There is an emergence of effective therapies for ALS/FTD patients. ER-mitochondria contacts sites pose a pivotal molecular target. Our study highlighted this emerging research avenue in drug discovery for these devastating diseases consolidating ER-mitochondria signalling as a common pathogenic mechanism, affecting to the most frequent familial form of ALS/FTD; pathogenic C9orf72 repeat expansion account for around 40% and 25% of familial ALS or FTD respectively, and for around 6% of sporadic cases in both as well. Our work also determined that changes in this signalling are an early feature of disease in a C9orf72-mouse model, representing a key pathogenic event prior to the onset of symptoms. Furthermore, this work also revealed important new information about the role of DPRs species in C9orf72-mediated toxicity.

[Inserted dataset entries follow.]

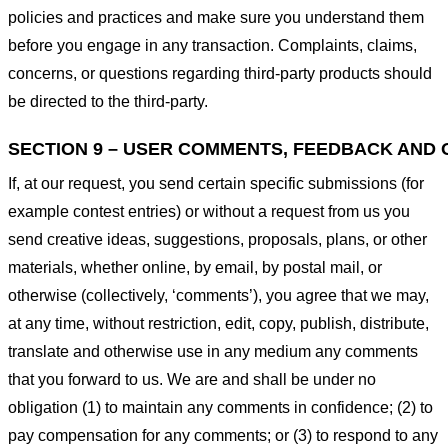
policies and practices and make sure you understand them
before you engage in any transaction. Complaints, claims,
concerns, or questions regarding third-party products should
be directed to the third-party.
SECTION 9 – USER COMMENTS, FEEDBACK AND 
If, at our request, you send certain specific submissions (for
example contest entries) or without a request from us you
send creative ideas, suggestions, proposals, plans, or other
materials, whether online, by email, by postal mail, or
otherwise (collectively, ‘comments’), you agree that we may,
at any time, without restriction, edit, copy, publish, distribute,
translate and otherwise use in any medium any comments
that you forward to us. We are and shall be under no
obligation (1) to maintain any comments in confidence; (2) to
pay compensation for any comments; or (3) to respond to any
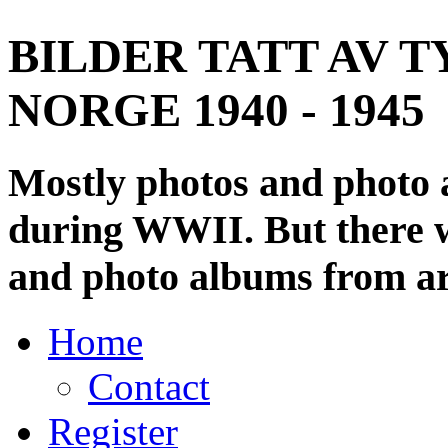
BILDER TATT AV T
NORGE 1940 - 1945
Mostly photos and photo
during WWII. But there wi
and photo albums from ar
Home
Contact
Register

Although research in this area is currently very active, important gaps persist. For example, despite the implications of ER-mitochondria signalling contributing to age-related disorders, little is known about ER-mitochondria contacts regulation throughout an organism’s lifespan. In our study, we noticed age-related changes in ER-mitochondria contacts; we observed that in control non-transgenic mice, the numbers of VAPB-PTPIP51 PLA signals were fewer in 12-month compared to 6-month-old mice, while the molecular mechanisms underlying this age-dependent reduction are not clear at this stage.

The aging process in the brain associates with a loss of homeostasis and impaired energy metabolism, with mitochondrial dysfunction as a major hallmark of aging. Whether ER-mitochondria associations might drive a role in these age-related processes constitute an exciting new area of research.